Chris Horn: Predictions using big data a hot theme for the tech sector

Francis Beaufort from Navan invented the scale of wind strength now named after him in 1805. He had been shipwrecked at the age of 15, and devoted his career to the development of maritime charts.

In 1831 a naval captain, Robert Fitzroy, sought Beaufort's suggestions on which scientist to bring with him on a charting expedition to South America. Beaufort introduced the young captain of HMS Beagle to Charles Darwin, who subsequently wrote On The Origin of Species based on his research during the voyage.

Fitzroy was a keen observer of the weather. He invented a barometer and wrote a widely used maritime manual on weather indicators. In 1854 Fitzroy was appointed as chief of a new government department to collect and analyse weather data at sea. In due course this became the UK Meteorological Office.

Fitzroy fastidiously built a nationwide network of weather observers: local harbour masters, lighthouse keepers and ships captains. Each day he collated by hand literally hundreds of weather reports to produce a three-day maritime forecast for Ireland and Britain.

Tragically, in 1859 captain Thomas Taylor of the passenger steam clipper Royal Charter chose to ignore Fitzroy's predictions and technology. His ship sunk in a storm with major loss of life off the coast of Anglesey, having just left Dún Laoghaire for Liverpool, near the end of a long voyage which had originated in Melbourne, Australia.

Other ships had heeded Fitzroy’s warnings for that evening on the Irish Sea, and avoided the storm. The resultant public outcry did much to enhance Fitzroy’s status as a weather forecaster.

Fitzroy’s weather predictions are an early example of “big data” and Fitzroy was arguably the first ever “data scientist”. While weather forecasting was the first application of big data, it was soon followed by political opinion polling.

Famously, the US general interest magazine Literary Digest conducted straw polls amongst its readership, by the simple expediency of returning a postcard, on a series of US presidential elections from 1920 to 1932.
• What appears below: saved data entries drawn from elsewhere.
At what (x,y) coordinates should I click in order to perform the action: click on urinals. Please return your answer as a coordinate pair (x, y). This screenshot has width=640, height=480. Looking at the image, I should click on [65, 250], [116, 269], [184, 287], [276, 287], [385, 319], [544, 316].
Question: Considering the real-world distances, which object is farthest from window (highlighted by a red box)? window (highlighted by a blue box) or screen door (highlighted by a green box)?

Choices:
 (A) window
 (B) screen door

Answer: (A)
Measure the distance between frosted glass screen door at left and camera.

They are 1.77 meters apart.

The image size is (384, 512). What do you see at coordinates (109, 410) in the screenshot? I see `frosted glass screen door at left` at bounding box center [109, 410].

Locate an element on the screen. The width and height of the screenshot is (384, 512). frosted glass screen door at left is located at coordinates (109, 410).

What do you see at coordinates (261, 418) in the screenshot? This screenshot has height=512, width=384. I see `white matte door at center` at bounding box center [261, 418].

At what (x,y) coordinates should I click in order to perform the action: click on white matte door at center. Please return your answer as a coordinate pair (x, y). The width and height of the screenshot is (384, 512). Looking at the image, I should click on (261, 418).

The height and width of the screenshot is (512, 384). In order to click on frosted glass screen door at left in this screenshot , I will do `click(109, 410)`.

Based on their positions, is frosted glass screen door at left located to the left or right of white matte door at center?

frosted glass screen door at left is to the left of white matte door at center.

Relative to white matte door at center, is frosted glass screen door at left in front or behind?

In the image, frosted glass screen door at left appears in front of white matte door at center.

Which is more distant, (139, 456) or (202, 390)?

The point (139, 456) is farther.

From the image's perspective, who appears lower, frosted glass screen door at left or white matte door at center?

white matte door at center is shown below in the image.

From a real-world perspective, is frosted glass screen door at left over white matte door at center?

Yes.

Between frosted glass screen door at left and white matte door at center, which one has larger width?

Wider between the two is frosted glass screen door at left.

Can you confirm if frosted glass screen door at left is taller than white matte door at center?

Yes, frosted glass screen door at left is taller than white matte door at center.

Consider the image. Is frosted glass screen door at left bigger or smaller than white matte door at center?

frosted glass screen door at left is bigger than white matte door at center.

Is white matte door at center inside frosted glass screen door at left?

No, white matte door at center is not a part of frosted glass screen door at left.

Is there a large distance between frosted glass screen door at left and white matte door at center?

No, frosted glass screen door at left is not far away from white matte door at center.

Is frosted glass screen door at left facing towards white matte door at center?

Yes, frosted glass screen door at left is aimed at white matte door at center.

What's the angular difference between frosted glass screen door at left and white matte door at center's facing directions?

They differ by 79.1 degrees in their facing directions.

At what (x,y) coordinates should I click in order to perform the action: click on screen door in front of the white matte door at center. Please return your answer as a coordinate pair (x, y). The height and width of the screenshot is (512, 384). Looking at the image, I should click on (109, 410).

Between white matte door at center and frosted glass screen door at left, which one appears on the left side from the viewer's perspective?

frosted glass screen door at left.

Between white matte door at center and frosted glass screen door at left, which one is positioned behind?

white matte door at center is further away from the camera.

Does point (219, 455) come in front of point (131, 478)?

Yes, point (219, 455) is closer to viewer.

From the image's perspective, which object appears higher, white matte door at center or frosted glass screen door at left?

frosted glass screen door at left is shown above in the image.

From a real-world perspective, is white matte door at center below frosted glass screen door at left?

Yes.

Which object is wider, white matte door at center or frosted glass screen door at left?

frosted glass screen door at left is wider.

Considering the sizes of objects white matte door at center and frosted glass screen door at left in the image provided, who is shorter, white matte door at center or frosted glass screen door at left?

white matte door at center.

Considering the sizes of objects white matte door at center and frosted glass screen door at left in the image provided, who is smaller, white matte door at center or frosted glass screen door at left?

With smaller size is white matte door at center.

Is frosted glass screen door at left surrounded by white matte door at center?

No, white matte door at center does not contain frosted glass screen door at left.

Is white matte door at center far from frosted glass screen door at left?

These polls always accurately predicted the winner. Buoyed by their success the editors decided that for the 1936 presidential election they would go really “big” so as to obtain the most data possible.

Not only did they poll their own readership, but also registered automobile and telephone users, reaching some ten million potential respondents. Their forecast then proved disastrously incorrect! Worse still, their competitor Gallup accurately predicted the election based on a comparatively tiny sample of just 50,000. The Literary Digest methodology had concentrated only on the wealthy and middle classes, missing blue collar workers who had suffered during the Great Depression.

Big data is not always good data.

Political data scientists today are increasingly accurate. Nate Silver, a US baseball league analyst, successfully predicted the outcome in each of the 50 US states during the last presidential election in 2012. His simultaneously published book, The Signal and the Noise, explains how mathematical analysis can extract meaningful trend indicators and became a best nationwide seller.

Nevertheless just a couple of weeks ago, he publicly blogged on how he had “screwed up on Donald Trump”, and had wrongly predicted Trump’s demise as the Republican candidate for the forthcoming US presidential election.

Predictions using big data are a hot theme for the technology industry. Digital advertising is the largest application. The preferences and behaviour of literally hundreds of millions of people – including you and I – are fastidiously tracked by computers in the hope that judiciously placed adverts on our individual smartphones and devices will influence our purchasing behaviour.

But there are other application areas. For example, IBM’s Watson prediction technology is being applied to areas such as healthcare, the legal profession, and scientific research. Big data is big money.

However, big data, data science and prediction have yet to be successfully applied to the technology industry itself. Thomas J Watson, after whom IBM Watson and its prediction technology are (perhaps curiously!) named, predicted in 1943 that the world would need maybe five computers at most.

Modern technology market predictions frequently are almost as misleading. In 2012 a number of market analysts confidently predicted that the Microsoft Windows phone would rapidly become the dominant smart phone. In late 2012, International Data Corporation confidently asserted that worldwide PC shipments would rebound in the second half of 2013.

In 2014, Gartner predicted for 2015 growth of 2.4 per cent on the overall spend on information technology from $3.8 billion. In practice, 2015 spend on IT was down 5.8 per cent to $3.5 billion.

Accurate predictions of technology trends are critical since considerable investment and confidence in the sector are very strongly influenced by such market analysts. Funding for start-ups and innovation are driven by published market trends.

The industry almost expects the predictions of analysts to be self-fulfilling: because analysts make specific assertions, the industry responds by tuning its investment strategies accordingly. But predictions can still be horribly incorrect.

“Eat your own dog food” is a well known adage to test your own products. Perhaps an Irish data scientist can successfully apply big data to accurately analyse the way the wind blows in the global technology industry and so produce more accurate forecasts for the industry itself.